* **Exercise**:
Could you copy every line of the data that contains the word "none"?

* **Source records**:
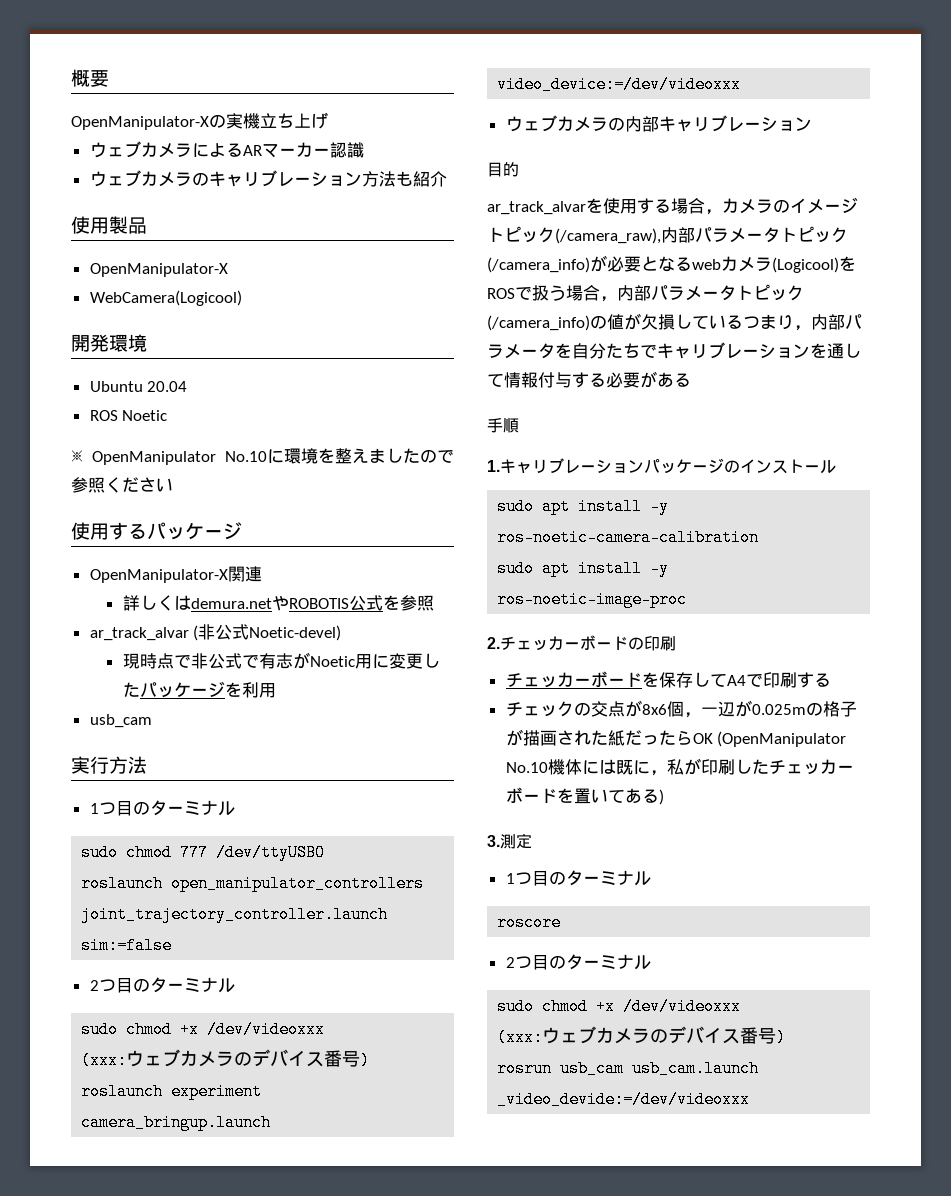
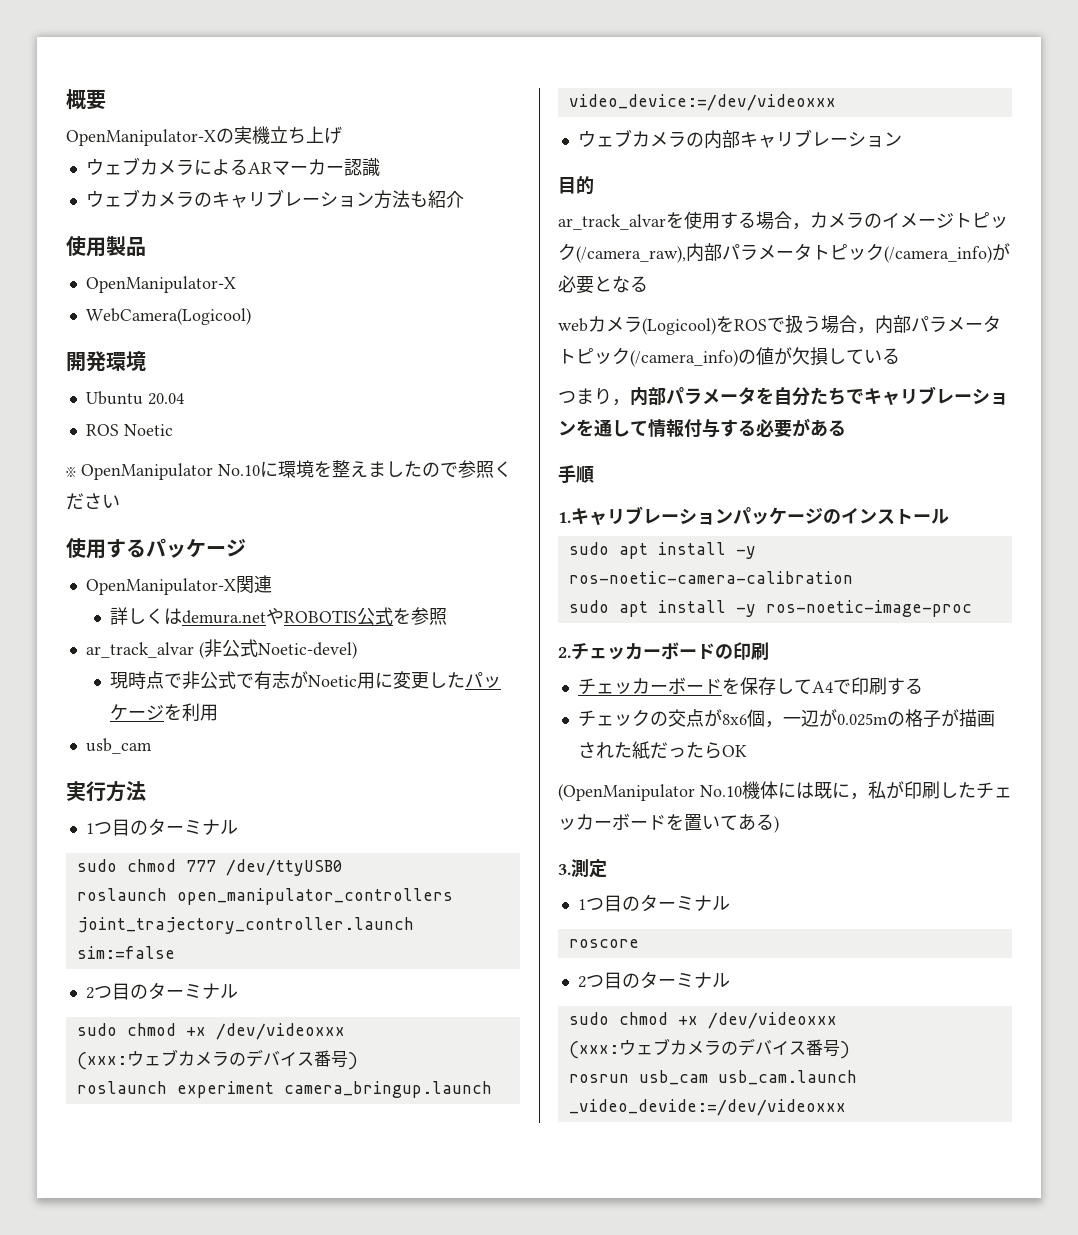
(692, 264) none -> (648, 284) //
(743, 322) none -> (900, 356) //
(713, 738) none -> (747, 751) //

==

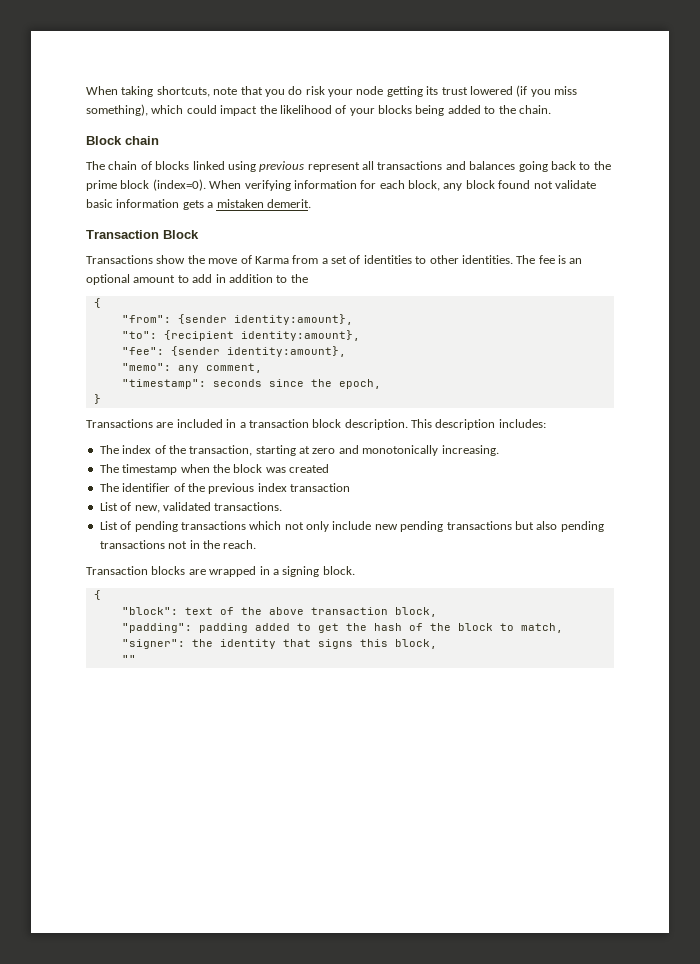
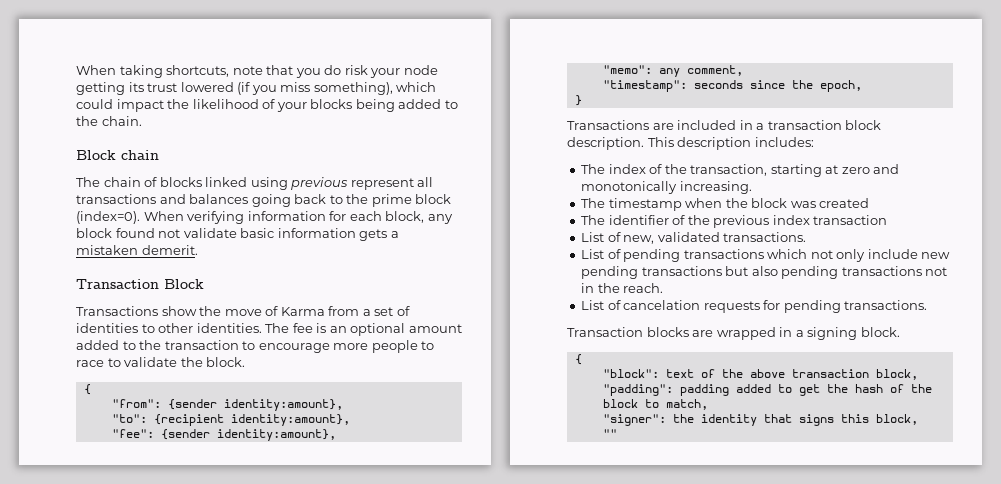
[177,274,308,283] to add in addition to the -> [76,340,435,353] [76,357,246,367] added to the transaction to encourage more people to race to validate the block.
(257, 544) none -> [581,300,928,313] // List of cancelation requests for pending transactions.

* **Answer for this exercise**:
(692, 264) none -> (648, 284) //
(743, 322) none -> (900, 356) //
(713, 738) none -> (747, 751) //
(257, 544) none -> [581,300,928,313] // List of cancelation requests for pending transactions.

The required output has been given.